Dorminhoca, teve que ser acordada na hora de mamar. Abriu o berreiro na troca de fralda e já mostrou que sim, o intestino tá funcionando que é uma beleza! E a gente babando até mesmo nesse momento nada cheirosinho…

O tio tá babão também. Acho curioso que os homens só se dão conta do que está acontecendo quando a criança finalmente sai da barriga da mãe. Até lá, a gravidez é algo meio estranho e eles não se emocionam muito com uma barriga. Mas foi só a pessoinha vir ao mundo que ele, finalmente, desabou de emoção e ficou tão besta, mas tão besta, que eu nem sei explicar. Só fala na sobrinha, em como ela é linda (e é mesmo), e em tudo que eles vão fazer juntos (bagunça, óbvio) e eu acho tão lindo, tão fofo…

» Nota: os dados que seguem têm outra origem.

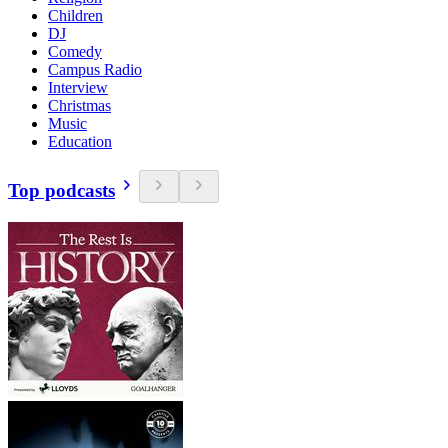
Children
DJ
Comedy
Campus Radio
Interview
Christmas
Music
Education
Top podcasts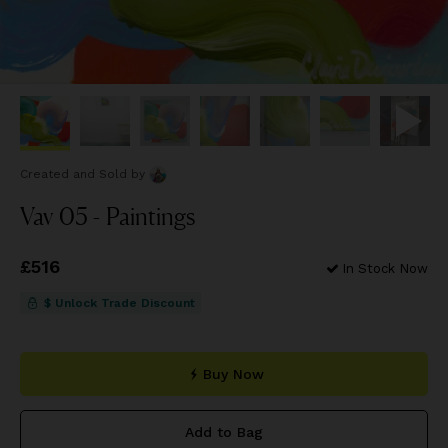
Created and Sold
by
Vav 05 - Paintings
Price
£516
£516
In Stock Now
$ Unlock Trade Discount
Buy Now
Add to Bag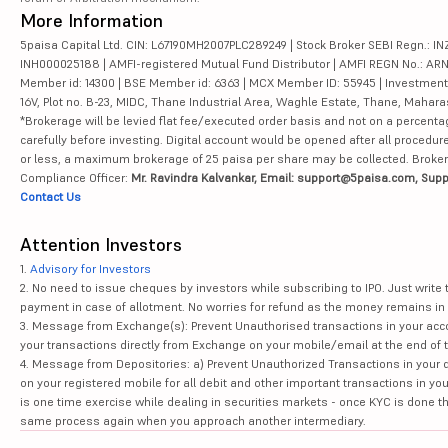
More Information
5paisa Capital Ltd. CIN: L67190MH2007PLC289249 | Stock Broker SEBI Regn.: INZ
INH000025188 | AMFI-registered Mutual Fund Distributor | AMFI REGN No.: ARN-10
Member id: 14300 | BSE Member id: 6363 | MCX Member ID: 55945 | Investment 
16V, Plot no. B-23, MIDC, Thane Industrial Area, Waghle Estate, Thane, Mahar
*Brokerage will be levied flat fee/executed order basis and not on a percenta
carefully before investing. Digital account would be opened after all procedure
or less, a maximum brokerage of 25 paisa per share may be collected. Brokera
Compliance Officer:
Mr. Ravindra Kalvankar, Email: support@5paisa.com, Supp
Contact Us
Attention Investors
1.
Advisory for Investors
2. No need to issue cheques by investors while subscribing to IPO. Just writ
payment in case of allotment. No worries for refund as the money remains in 
3. Message from Exchange(s): Prevent Unauthorised transactions in your acco
your transactions directly from Exchange on your mobile/email at the end of th
4. Message from Depositories: a) Prevent Unauthorized Transactions in your 
on your registered mobile for all debit and other important transactions in y
is one time exercise while dealing in securities markets - once KYC is done t
same process again when you approach another intermediary.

Minha mãe, obviamente, só quer saber se nós nos animamos a ter um também. Olha, ânimo por si só não é muito suficiente não, viu mãe? Tem que ter muita certeza e coragem pra botar uma pessoa no mundo. E muita paciência pra criar, educar, orientar… e suportar todas as pentelhices, chatices e outras ices de cada uma das épocas difíceis pelas quais as pessoinhas passam. Vendo o bebê, não tem como não querer um. Apesar de todo o trabalho que dá, é uma coisa muito linda, muito perfeita e muito bacana. Mas aí eu vejo as pessoinhas de dois, três, cinco, dez, quinze anos e… AFEMARIA! Cuido de vinte bebês, mas não sei se dou conta de um infante ou meio aborrescente. É como uma amiga querida, que já tem o seu filhote prestes a completar três aninhos, me disse: não tem volta, não tem mais um momento de sossego, não tem sono tranquilo, não tem mais vida só sua, porque tudo gira em torno do filho e é pra sempre… e é verdade. Até hoje eu vejo meus pais preocupados comigo, depois com os netos e por aí vai, preocupação e frio na barriga sem limites.

Claro que tem suas compensações, né? Não é à toa que eu encho os olhinhos de lágrimas quando vejo a doçura de certas crianças com seus pais. Porque não tem nada mais bacana ver pais que dão certo!

E pelos primeiros dias de vida da princesinha, já tô vendo que meus cunhados estão no rumo certo. Sinto por eles uma admiração imensa e torço muito pela felicidade da família e, mais do que principalmente, da nova sobrinha dessa tia coruja que a ama demais.